Joshua Liu (MD 2013) observed the issue firsthand during his medical training – and he has since developed a way to address it. Liu and partners Philip Chen (BASc 2013) and Willie Kwok, a UBC computer science graduate, have invented Seamless Mobile Health, a technological platform that allows patients to monitor their symptoms and lets health-care providers catch complications earlier and prevent re-admission.

Liu’s team interviewed surgeons, nurses, health IT professionals and patients at Toronto hospitals to understand common problems during surgical recovery. They learned that health professionals have little time to fully educate patients about the healing process, and that after discharge patients often forget recovery instructions.

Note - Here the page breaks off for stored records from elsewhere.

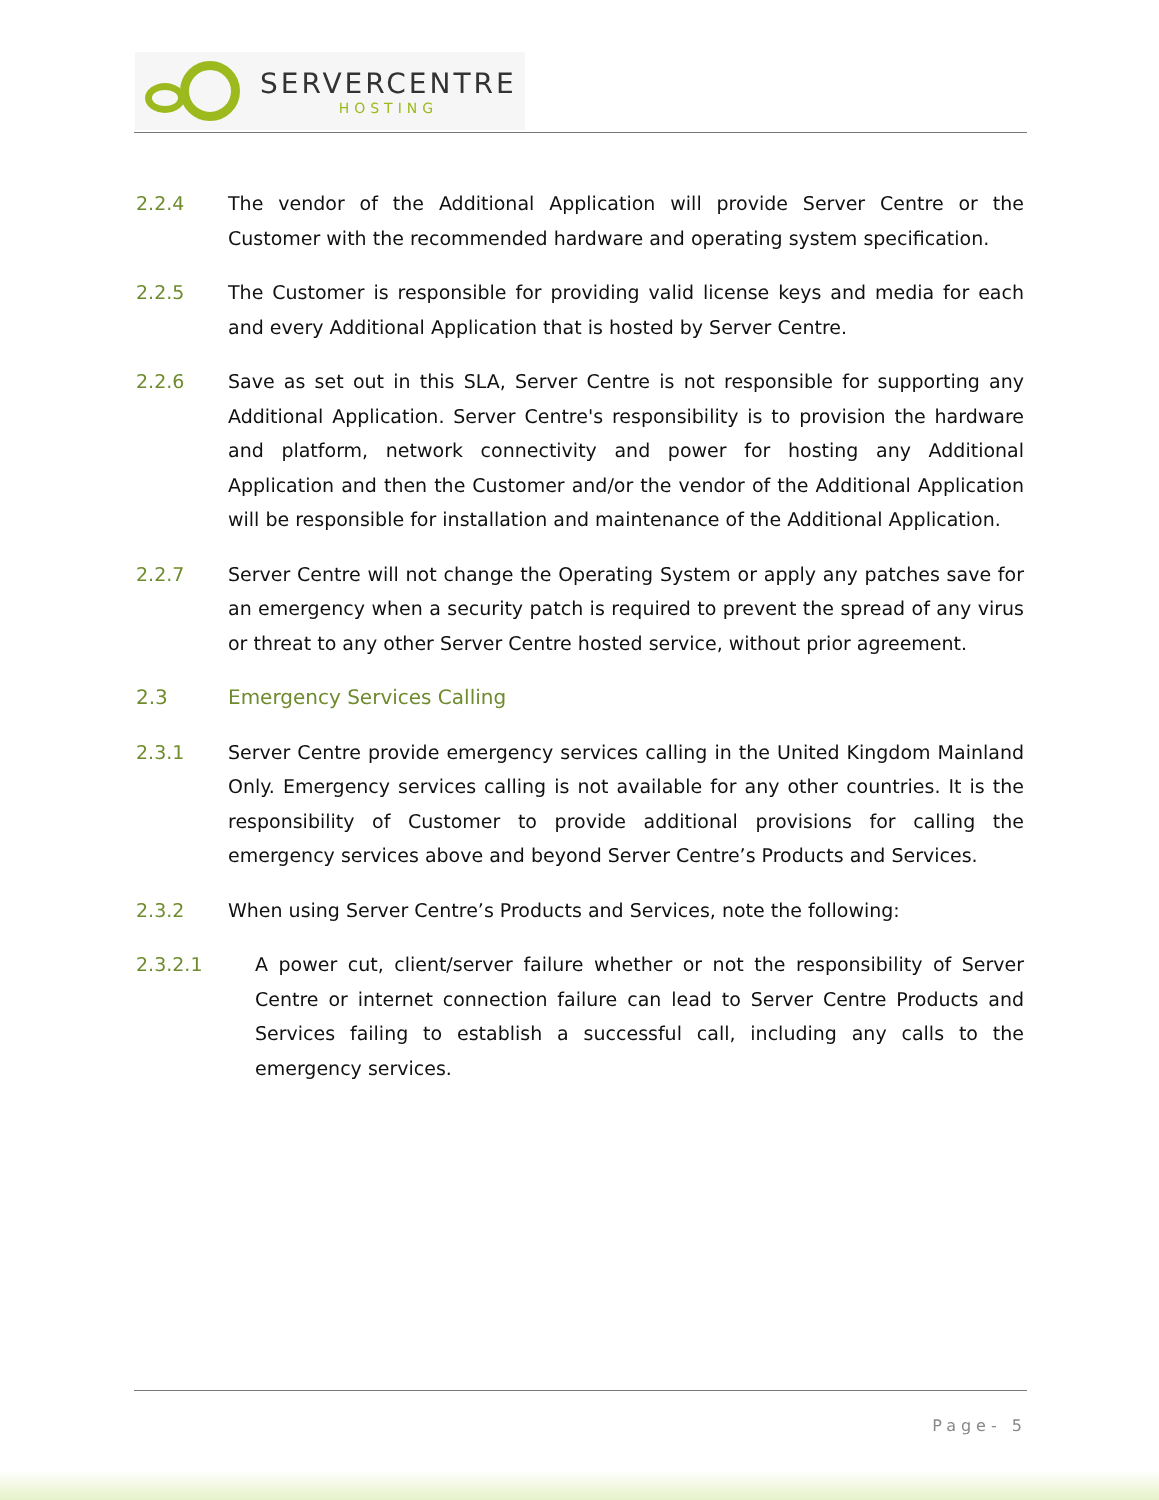SERVERCENTRE
HOSTING
2.2.4 The vendor of the Additional Application will provide Server Centre or the Customer with the recommended hardware and operating system specification.
2.2.5 The Customer is responsible for providing valid license keys and media for each and every Additional Application that is hosted by Server Centre.
2.2.6 Save as set out in this SLA, Server Centre is not responsible for supporting any Additional Application. Server Centre's responsibility is to provision the hardware and platform, network connectivity and power for hosting any Additional Application and then the Customer and/or the vendor of the Additional Application will be responsible for installation and maintenance of the Additional Application.
2.2.7 Server Centre will not change the Operating System or apply any patches save for an emergency when a security patch is required to prevent the spread of any virus or threat to any other Server Centre hosted service, without prior agreement.
2.3 Emergency Services Calling
2.3.1 Server Centre provide emergency services calling in the United Kingdom Mainland Only. Emergency services calling is not available for any other countries. It is the responsibility of Customer to provide additional provisions for calling the emergency services above and beyond Server Centre’s Products and Services.
2.3.2 When using Server Centre’s Products and Services, note the following:
2.3.2.1 A power cut, client/server failure whether or not the responsibility of Server Centre or internet connection failure can lead to Server Centre Products and Services failing to establish a successful call, including any calls to the emergency services.
Page- 5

With Seamless Mobile Health, patients receive reminders about care instructions on their smartphone or tablet; some hospitals may lend post-surgical patients mobile devices so they can use the app. These prompts let patients manage their recovery more independently. Patients can also complete health questionnaires and submit photos of their surgical incision for inspection. Depending on the information they provide, they may receive additional care measures and, only when necessary, get referred to hospital.

Liu’s team is preparing to pilot the platform at Baylor College of Medicine in Texas and at U of T partner Toronto hospitals, with testing to conclude in the middle of next year. Their innovation won first place at Canada’s e-Health 2013 conference.